Mignot et al. [1] have reported the RecNcil mutation to be the most frequent genetic aberration in PLGD cases reported to date. Patients homozygous for the ([c.1448T>C;1483G>C;1497G>C]) RecNcil recombinant allele tend to have a severe phenotype, often with neurologic features. The RecNcil mutation is due to a recombination event with the highly homologous and adjacent GBAP1 pseudogene. This results in the common p.Leu483Pro (c.1448T>C) being coallelic with both the p.Ala495Pro (c.1483G>C) and p.Val499Val (c.1497G>C) sequence variants. Because of the pseudogene, this variant can easily be missed by testing on next generation sequencing platforms for the disease.

The confirmation of an index case of GD allows for appropriate genetic counselling and testing of other family members. As unusual mechanisms including de novo mutations have been described in patients with GD, the recurrence risk is not always obvious [5]. In this case, as both the parents are heterozygous for GD, there is a significant risk (25%) of the disease affecting a future offspring. Knowledge of the specific variant involved in a family also enables early antenatal diagnostic testing in future pregnancy.
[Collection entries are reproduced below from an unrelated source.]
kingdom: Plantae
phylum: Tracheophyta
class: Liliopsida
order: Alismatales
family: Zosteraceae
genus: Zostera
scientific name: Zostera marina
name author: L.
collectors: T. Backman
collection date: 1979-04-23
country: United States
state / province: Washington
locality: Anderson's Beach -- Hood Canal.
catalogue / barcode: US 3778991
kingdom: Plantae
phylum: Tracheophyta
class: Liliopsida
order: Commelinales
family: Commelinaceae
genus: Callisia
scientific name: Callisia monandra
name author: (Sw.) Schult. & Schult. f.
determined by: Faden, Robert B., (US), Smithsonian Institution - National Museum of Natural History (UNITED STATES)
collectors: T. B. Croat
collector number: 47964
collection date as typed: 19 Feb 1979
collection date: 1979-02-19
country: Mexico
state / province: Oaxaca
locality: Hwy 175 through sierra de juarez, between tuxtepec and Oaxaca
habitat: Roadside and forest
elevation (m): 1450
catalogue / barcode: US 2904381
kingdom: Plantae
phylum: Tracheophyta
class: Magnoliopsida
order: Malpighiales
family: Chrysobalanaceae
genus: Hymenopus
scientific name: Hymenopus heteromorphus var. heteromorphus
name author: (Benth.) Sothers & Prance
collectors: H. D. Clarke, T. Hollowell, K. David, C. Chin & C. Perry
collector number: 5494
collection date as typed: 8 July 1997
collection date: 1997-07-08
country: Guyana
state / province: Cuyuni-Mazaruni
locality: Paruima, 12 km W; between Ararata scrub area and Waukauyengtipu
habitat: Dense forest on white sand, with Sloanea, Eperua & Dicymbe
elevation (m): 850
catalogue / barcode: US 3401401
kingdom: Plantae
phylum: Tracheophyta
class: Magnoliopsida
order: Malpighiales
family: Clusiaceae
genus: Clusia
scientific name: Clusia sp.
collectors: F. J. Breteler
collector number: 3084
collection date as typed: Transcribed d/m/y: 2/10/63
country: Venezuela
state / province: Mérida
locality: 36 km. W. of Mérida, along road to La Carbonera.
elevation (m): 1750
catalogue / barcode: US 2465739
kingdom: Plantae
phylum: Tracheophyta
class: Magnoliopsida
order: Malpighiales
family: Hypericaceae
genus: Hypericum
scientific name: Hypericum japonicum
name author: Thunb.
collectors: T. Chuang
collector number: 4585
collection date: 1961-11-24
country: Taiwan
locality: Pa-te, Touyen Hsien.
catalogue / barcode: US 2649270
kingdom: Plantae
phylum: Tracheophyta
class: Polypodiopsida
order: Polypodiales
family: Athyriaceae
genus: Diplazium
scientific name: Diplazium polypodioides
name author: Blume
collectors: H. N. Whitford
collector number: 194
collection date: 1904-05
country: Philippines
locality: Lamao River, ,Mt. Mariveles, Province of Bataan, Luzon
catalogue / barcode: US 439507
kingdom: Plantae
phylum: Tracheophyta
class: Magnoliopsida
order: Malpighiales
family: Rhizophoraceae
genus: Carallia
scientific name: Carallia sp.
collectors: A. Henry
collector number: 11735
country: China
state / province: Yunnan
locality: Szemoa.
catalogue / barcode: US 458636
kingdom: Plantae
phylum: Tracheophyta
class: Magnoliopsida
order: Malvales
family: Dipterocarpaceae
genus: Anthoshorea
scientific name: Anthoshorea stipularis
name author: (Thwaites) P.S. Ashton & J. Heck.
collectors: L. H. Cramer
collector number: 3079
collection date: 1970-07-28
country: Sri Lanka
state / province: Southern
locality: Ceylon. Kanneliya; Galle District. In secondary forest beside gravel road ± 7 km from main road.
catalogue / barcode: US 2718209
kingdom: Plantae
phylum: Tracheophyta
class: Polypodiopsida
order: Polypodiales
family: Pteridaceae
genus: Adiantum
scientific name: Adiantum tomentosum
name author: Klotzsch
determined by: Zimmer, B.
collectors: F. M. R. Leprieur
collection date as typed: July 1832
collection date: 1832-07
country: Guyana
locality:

This case highlights the utility of perinatal autopsy examination coupled with exome sequencing in the current genomic era for investigation of perinatal deaths. Preautopsy clinical impression was that of a primary hemopoietic disorder. The possibility of Gaucher disease as an underlying cause was first raised after histopathological examination of the spleen, liver, and bone marrow sections. Genetic testing alone without a full phenotype is unlikely to have arrived at the correct diagnosis, given the presence of the RecNcil mutation and large number of variants of uncertain significance often found with “blinded” exome sequencing of preterm fetal deaths. We have recently reported on the diagnostic challenges and role of whole genome sequencing on the next generation platform in perinatal death investigations [6].

In conclusion, as one of the commonest lysosomal storage disorder, GD must be excluded in all cases of unexplained non-immune hydrops fetalis. We have shown that PLGD due to RecNcil mutation results in a severe, fatal form of hydrops with arthrogryposis and congenital anemia that is refractory to intrauterine blood transfusions. This finding has important clinical management implications for fetomaternal practitioners who may attempt to treat such patients with in utero blood transfusions. A multidisciplinary approach to perinatal autopsy that incorporates histopathology, radiology, and exome sequencing in the investigation of unexplained stillbirths still has a role to play in the modern genomic era of medicine [7].